Try this blini recipe with a twist!
- 3 eggs
- 3/4 cup buttermilk
- 1 cup milk
- 1 3/4 cup all purpose flour
- 1/2 tsp salt
- 2 tbsp Chives minced
- 2 tbsp Dill minced
- 6 quail eggs
- Place quail eggs in cold water and bring to a boil. Once water boils, turn off heat, cover and let sit for 3-4 minutes. Run cold water over cooked eggs and set aside.
- Beat eggs in large bowl, stir in buttermilk and milk. Sift together flour, baking powder and salt, add to buttermilk mixture and mix well. Let batter rest 15-20 minutes. Preheat a large skillet or griddle over medium heat. Coat surface with butter then add one-two tablespoons of batter to the pan as many times as the space allows.
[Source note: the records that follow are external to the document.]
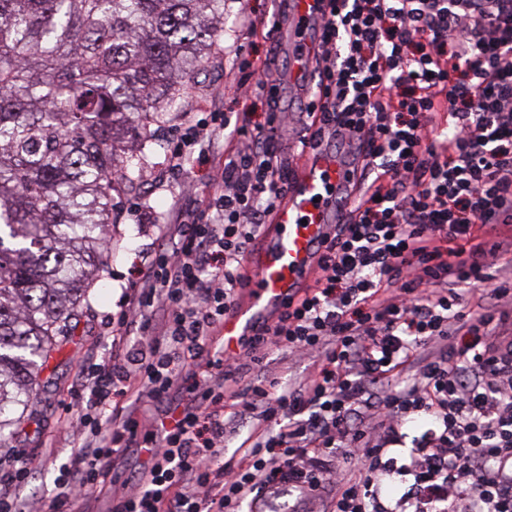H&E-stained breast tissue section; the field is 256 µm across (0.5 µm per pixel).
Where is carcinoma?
I'll list each match as a JSON object with an SVG mask.
<instances>
[{
  "label": "carcinoma",
  "instance_id": "1",
  "mask_svg": "<svg viewBox=\"0 0 512 512\" xmlns=\"http://www.w3.org/2000/svg\"><path fill=\"white\" fill-rule=\"evenodd\" d=\"M224 0H0V445L104 269L116 180L221 35Z\"/></svg>",
  "mask_w": 512,
  "mask_h": 512
}]
</instances>
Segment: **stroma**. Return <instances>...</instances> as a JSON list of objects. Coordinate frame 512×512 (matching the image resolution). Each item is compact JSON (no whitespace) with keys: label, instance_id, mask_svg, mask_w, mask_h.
<instances>
[{"label":"stroma","instance_id":"obj_1","mask_svg":"<svg viewBox=\"0 0 512 512\" xmlns=\"http://www.w3.org/2000/svg\"><path fill=\"white\" fill-rule=\"evenodd\" d=\"M237 0H224V34L220 51L211 52L201 70L189 84L179 106L169 112L164 123L156 127L154 138L157 149L146 169L145 177L139 178L135 190L116 196L115 223L112 227V249L109 253L101 280L90 289L86 301L78 309L71 322V334L65 337L52 353L53 365L49 372L40 374L36 384V399L7 440V447L22 452L27 457L40 456L44 436L55 435L59 463L66 462L71 448L77 445L75 435L62 431L64 418H79L82 406L71 399L70 392L81 384L80 364L83 359L95 355L103 341L98 334L100 321L105 314L118 313L123 306L127 287L134 277L137 266L147 255L160 249L164 241L158 226L168 212L181 189L180 177L171 169L169 146L181 125L189 119L197 103L214 99L222 111H236L232 98L224 94V85L238 74L236 57H274L275 68L280 73L289 69L288 52L284 47L270 49L259 37H247L236 24ZM240 46V54L229 51L230 46ZM140 204L142 214L132 217L130 208ZM312 368L308 358L289 356L284 352L268 355L264 369L243 368L237 375L236 389L246 390L260 374L303 378Z\"/></svg>","mask_w":512,"mask_h":512}]
</instances>
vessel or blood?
Instances as JSON below:
<instances>
[{"label": "vessel or blood", "instance_id": "obj_1", "mask_svg": "<svg viewBox=\"0 0 512 512\" xmlns=\"http://www.w3.org/2000/svg\"><path fill=\"white\" fill-rule=\"evenodd\" d=\"M326 9L325 0H291L280 30L294 57L307 60L319 49V23ZM352 181L349 166L338 158L306 153L287 197L274 213L271 241L253 267L249 297L224 317L225 354H237L242 337L284 300L296 296L316 264L314 247L329 230L340 193Z\"/></svg>", "mask_w": 512, "mask_h": 512}]
</instances>
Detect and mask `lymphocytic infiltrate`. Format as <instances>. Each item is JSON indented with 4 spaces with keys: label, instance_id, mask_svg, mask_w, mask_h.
<instances>
[{
    "label": "lymphocytic infiltrate",
    "instance_id": "f902f5d3",
    "mask_svg": "<svg viewBox=\"0 0 512 512\" xmlns=\"http://www.w3.org/2000/svg\"><path fill=\"white\" fill-rule=\"evenodd\" d=\"M317 90L302 110V147L336 145L371 175L347 224L331 225L302 295L244 337L233 356L208 345L250 286L245 260L265 237L293 174L282 79L246 61L235 101L266 107L262 122L203 113L169 150L208 170V196L174 204L124 307L106 323L126 362L84 366L89 392L72 423L83 442L59 469L48 512H75L105 486L109 461L146 462L115 490L112 512H262L287 487L291 512H384L378 478L409 416L435 427L410 471L468 491L461 512H512V0H327ZM224 141L223 155L203 150ZM429 347L433 358L418 365ZM313 360L301 381L266 376L243 408L275 420L224 457L238 412L227 376L274 350ZM418 366L402 391L373 401L371 385ZM162 404L148 418L144 401ZM345 458L347 470L331 473ZM34 464L0 453V512H21Z\"/></svg>",
    "mask_w": 512,
    "mask_h": 512
}]
</instances>
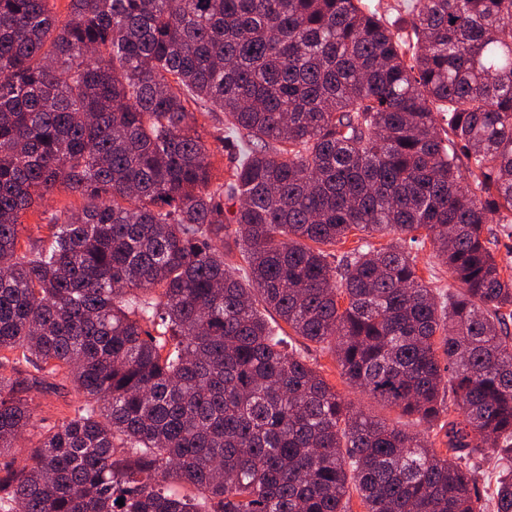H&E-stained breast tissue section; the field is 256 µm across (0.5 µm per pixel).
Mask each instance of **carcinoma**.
Returning <instances> with one entry per match:
<instances>
[{
	"mask_svg": "<svg viewBox=\"0 0 512 512\" xmlns=\"http://www.w3.org/2000/svg\"><path fill=\"white\" fill-rule=\"evenodd\" d=\"M408 15L0 0V452L35 393L84 398L0 461V512H484L486 455L512 512V268L488 228L512 224V0ZM198 106L224 113V185ZM59 186L82 206L22 247ZM353 231L407 238L331 261ZM427 239L446 290L409 251ZM267 312L425 433L353 410ZM475 475V492L480 498L488 497L493 490L494 472L492 465L485 461H477L471 464Z\"/></svg>",
	"mask_w": 512,
	"mask_h": 512,
	"instance_id": "obj_1",
	"label": "carcinoma"
}]
</instances>
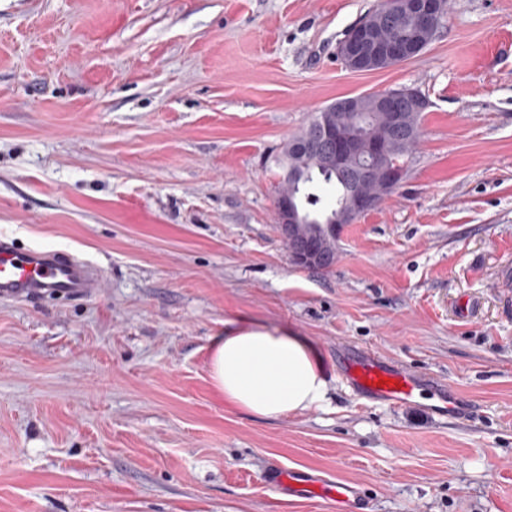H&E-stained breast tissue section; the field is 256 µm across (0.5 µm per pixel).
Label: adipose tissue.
Returning a JSON list of instances; mask_svg holds the SVG:
<instances>
[{"instance_id":"1","label":"adipose tissue","mask_w":512,"mask_h":512,"mask_svg":"<svg viewBox=\"0 0 512 512\" xmlns=\"http://www.w3.org/2000/svg\"><path fill=\"white\" fill-rule=\"evenodd\" d=\"M209 372L225 404L259 418L293 416L329 399L322 359L307 337L243 318L225 321L212 337Z\"/></svg>"}]
</instances>
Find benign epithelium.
<instances>
[{
	"label": "benign epithelium",
	"instance_id": "1",
	"mask_svg": "<svg viewBox=\"0 0 512 512\" xmlns=\"http://www.w3.org/2000/svg\"><path fill=\"white\" fill-rule=\"evenodd\" d=\"M446 13V0H385L377 14L366 16L346 32L338 44L337 53L343 58L346 68L356 72L372 71L383 60L405 61L434 38ZM403 21L406 26L402 27L400 39L388 42L380 38L377 25H399ZM363 99V95L346 97L324 108L319 113L317 138L291 145V149L298 154H318L327 167L340 172L361 155L373 158V162L363 163L349 171L352 204L347 219L351 223L378 207L373 195L363 190L365 184L380 177L383 179V187L394 191L403 179V166L389 168L377 164L387 137H397L405 130L403 108L399 102H407L412 109H419L424 104L423 95L415 88L374 94L376 106L390 113V127L384 135L366 131L358 125L357 117L362 110ZM276 219L281 235L290 239L298 237L302 220L293 199L276 204ZM290 258L299 268L319 262L315 250L304 245L291 252Z\"/></svg>",
	"mask_w": 512,
	"mask_h": 512
}]
</instances>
Cook until a few bubbles appear and the edges of blini begin to look cooked. Turn blinis and cook on the other side until lightly browned and cooked through.
- To make stacks, place one blini on a plate, top with a small piece of smoked salmon and repeat two more times to have a stack of three blinis topped with smoked salmon. Top the smoked salmon with creme fraiche and microgreens.
- Cut quail egg in half. Season with salt and pepper to taste and serve alongside the blini.